**Task statement:**
Please extract the forum thread below about a smoking Makita drill, reproducing all of it word for word.

# Smoking Makita 18V brushless drill?



## woodworkbykirk (Sep 25, 2011)

if its smoking something is seriously wrong.. that is typicallly a sign of running the tool too hard and its about to burn out.. take it back to where you bought it or contact makita directly. they wil warrenty that


----------



## paintdrying (Jul 13, 2012)

My Makita did that. I had dropped it over 40 feet onto concrete. They gave me a new one. I was a little short on the details of what happened


----------



## Davejss (May 14, 2012)

I havn't had much luck with Makita lately. My 1/2" cordless 18 volt hammer drill smoked out using a brand new 1-1/4 hole saw through pine. My random orbit sander blew up. The foam base that the sanding discs attatch to dissintegrated sending parts flying through the shop. One stuck in the sheetrock wall, and another caught me in the ribs leaving a huge bruise. When I called Makita their lawyer acted like a prick. I wasn't planning on suing, I just wanted the sander replaced. Not long after that my 1/2" corded hammer drill smoked out drilling holes for Tapcons. 
I'm about done with Makita and I've been using them since back in the 9.6 volt days!


----------



## toolaholic (Jul 31, 2011)

Davejss said:


> I havn't had much luck with Makita lately. My 1/2" cordless 18 volt hammer drill smoked out using a brand new 1-1/4 hole saw through pine. My random orbit sander blew up. The foam base that the sanding discs attatch to dissintegrated sending parts flying through the shop. One stuck in the sheetrock wall, and another caught me in the ribs leaving a huge bruise. When I called Makita their lawyer acted like a prick. I wasn't planning on suing, I just wanted the sander replaced. Not long after that my 1/2" corded hammer drill smoked out drilling holes for Tapcons.

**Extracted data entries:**
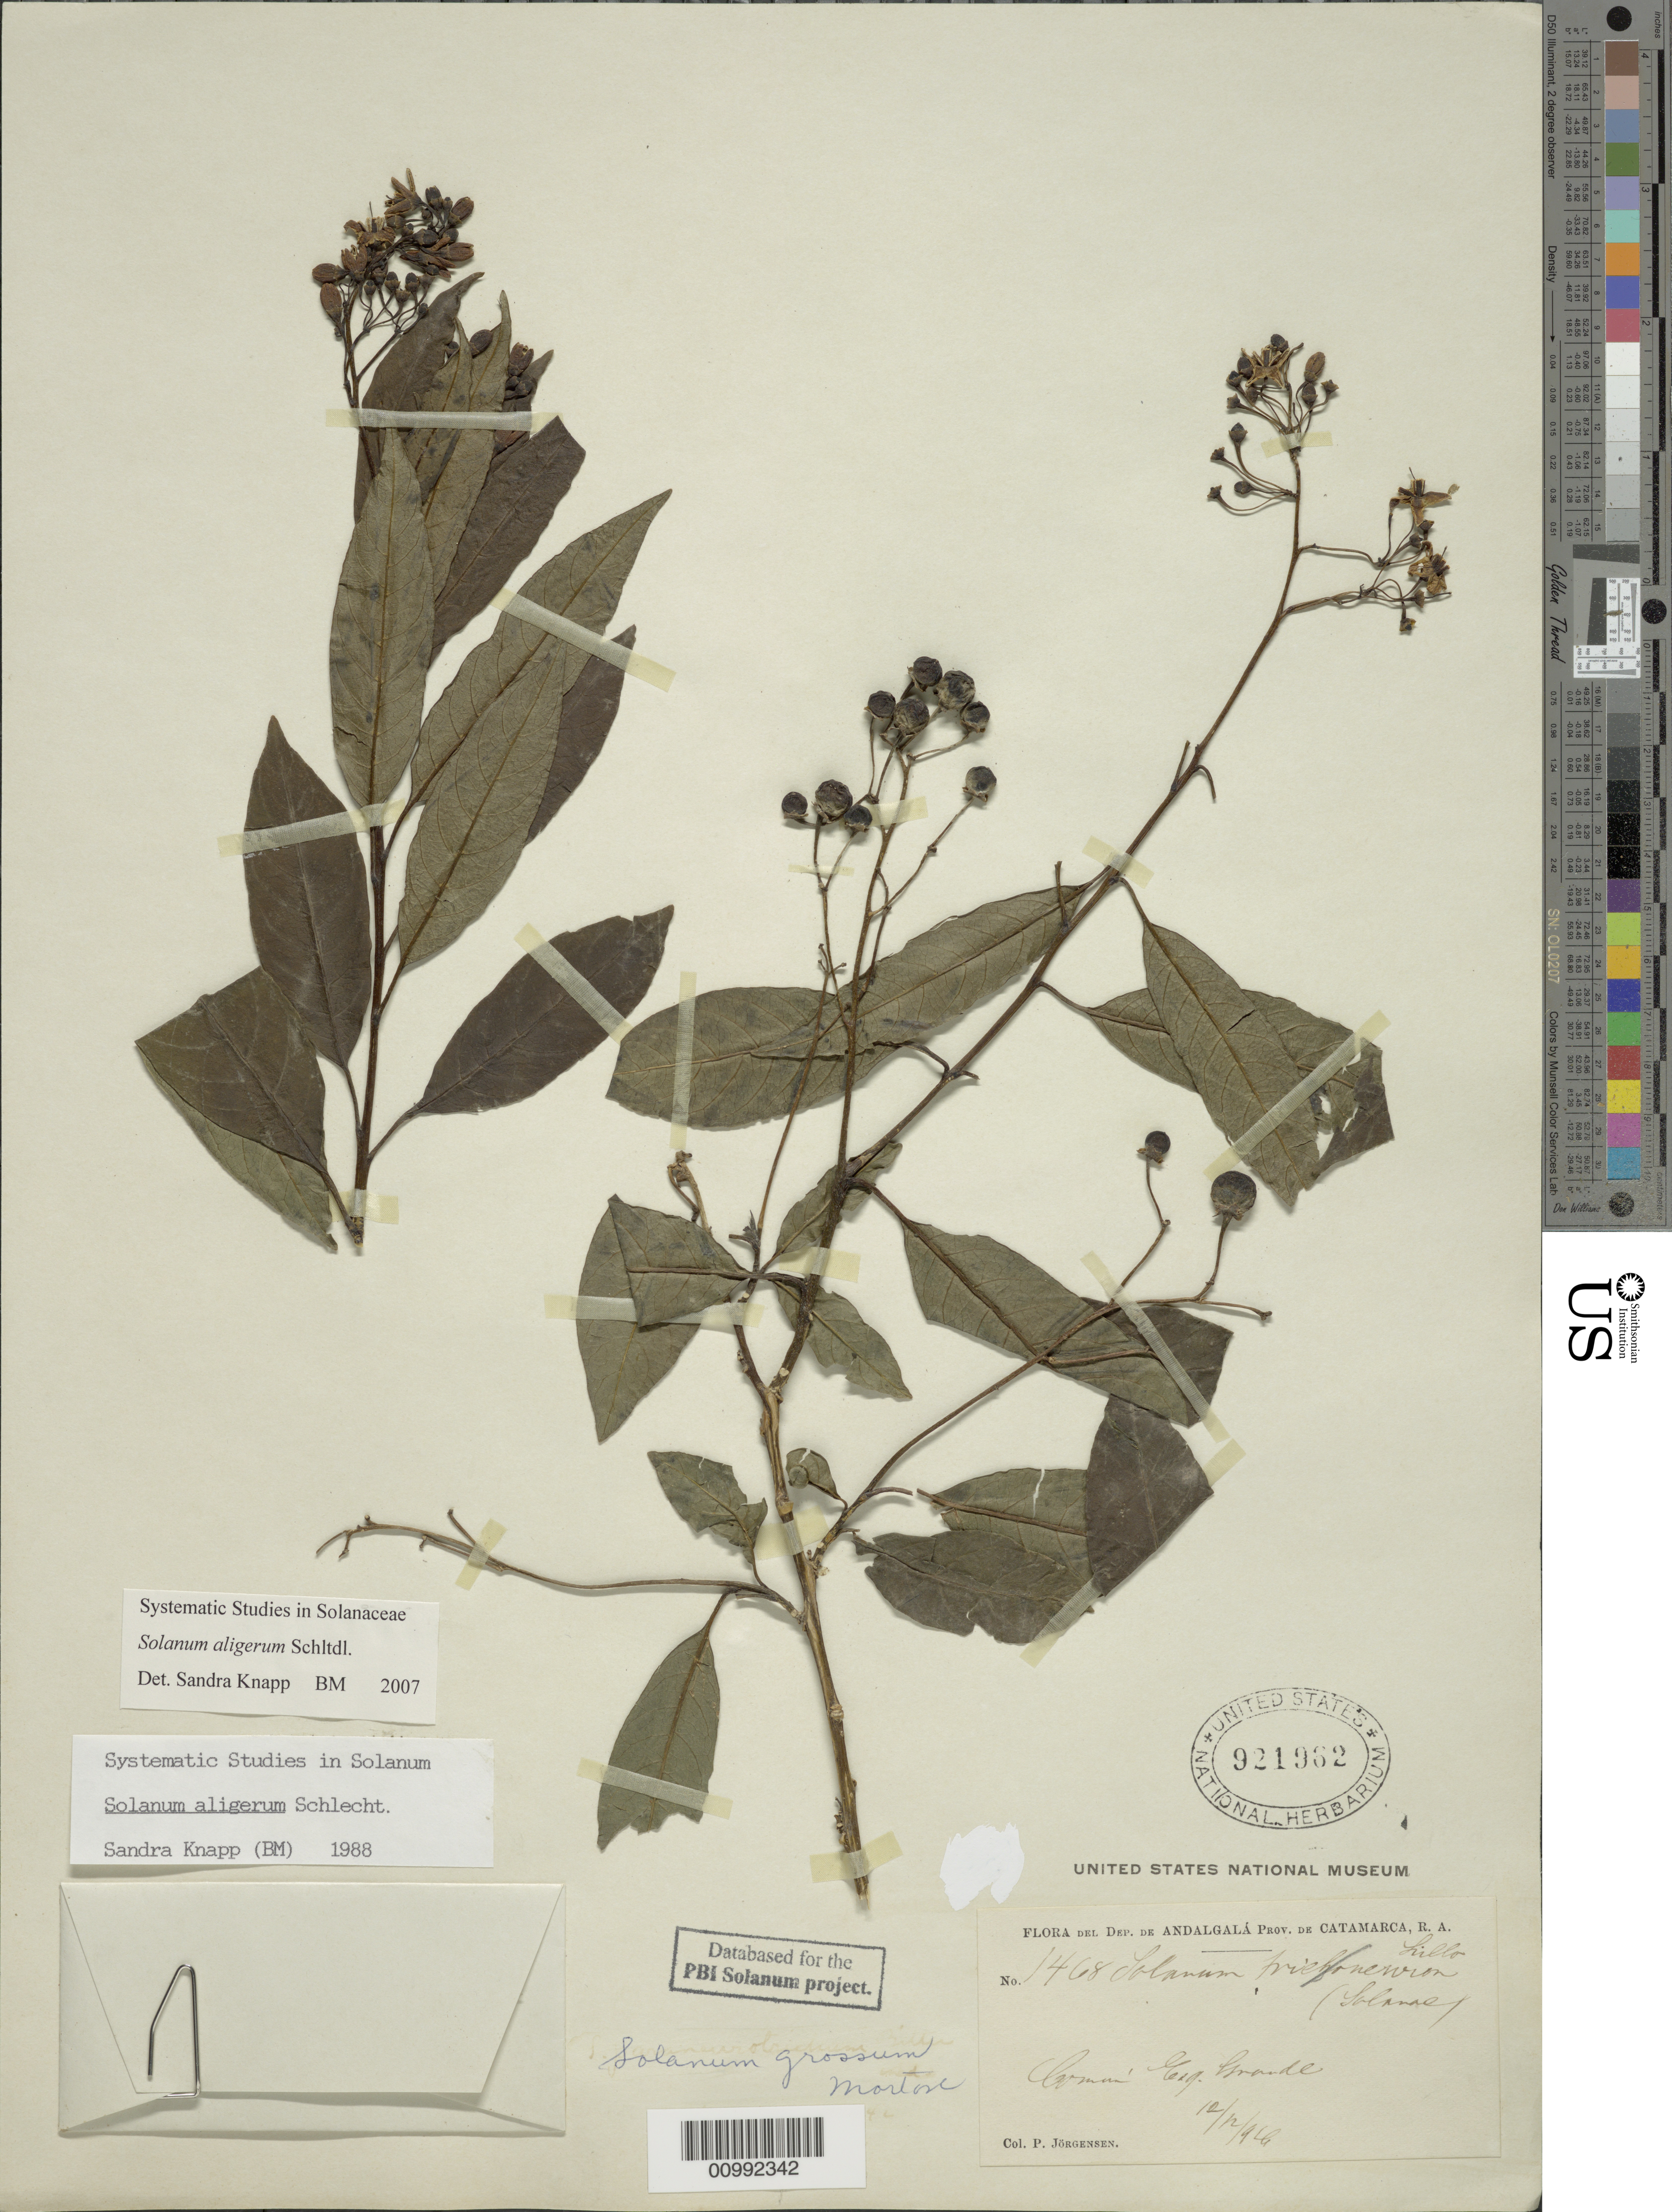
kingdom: Plantae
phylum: Tracheophyta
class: Magnoliopsida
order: Solanales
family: Solanaceae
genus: Solanum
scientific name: Solanum aligerum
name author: Schltdl.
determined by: Knapp, S. D.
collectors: P. Jörgensen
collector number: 1468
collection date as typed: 12 Dec 1916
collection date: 1916-12-12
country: Argentina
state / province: Catamarca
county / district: Andalgalá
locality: Ezgnina grande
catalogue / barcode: US 921982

**Right answer:**
# Smoking Makita 18V brushless drill?



## woodworkbykirk (Sep 25, 2011)

if its smoking something is seriously wrong.. that is typicallly a sign of running the tool too hard and its about to burn out.. take it back to where you bought it or contact makita directly. they wil warrenty that


----------



## paintdrying (Jul 13, 2012)

My Makita did that. I had dropped it over 40 feet onto concrete. They gave me a new one. I was a little short on the details of what happened


----------



## Davejss (May 14, 2012)

I havn't had much luck with Makita lately. My 1/2" cordless 18 volt hammer drill smoked out using a brand new 1-1/4 hole saw through pine. My random orbit sander blew up. The foam base that the sanding discs attatch to dissintegrated sending parts flying through the shop. One stuck in the sheetrock wall, and another caught me in the ribs leaving a huge bruise. When I called Makita their lawyer acted like a prick. I wasn't planning on suing, I just wanted the sander replaced. Not long after that my 1/2" corded hammer drill smoked out drilling holes for Tapcons. 
I'm about done with Makita and I've been using them since back in the 9.6 volt days!


----------



## toolaholic (Jul 31, 2011)

Davejss said:


> I havn't had much luck with Makita lately. My 1/2" cordless 18 volt hammer drill smoked out using a brand new 1-1/4 hole saw through pine. My random orbit sander blew up. The foam base that the sanding discs attatch to dissintegrated sending parts flying through the shop. One stuck in the sheetrock wall, and another caught me in the ribs leaving a huge bruise. When I called Makita their lawyer acted like a prick. I wasn't planning on suing, I just wanted the sander replaced. Not long after that my 1/2" corded hammer drill smoked out drilling holes for Tapcons.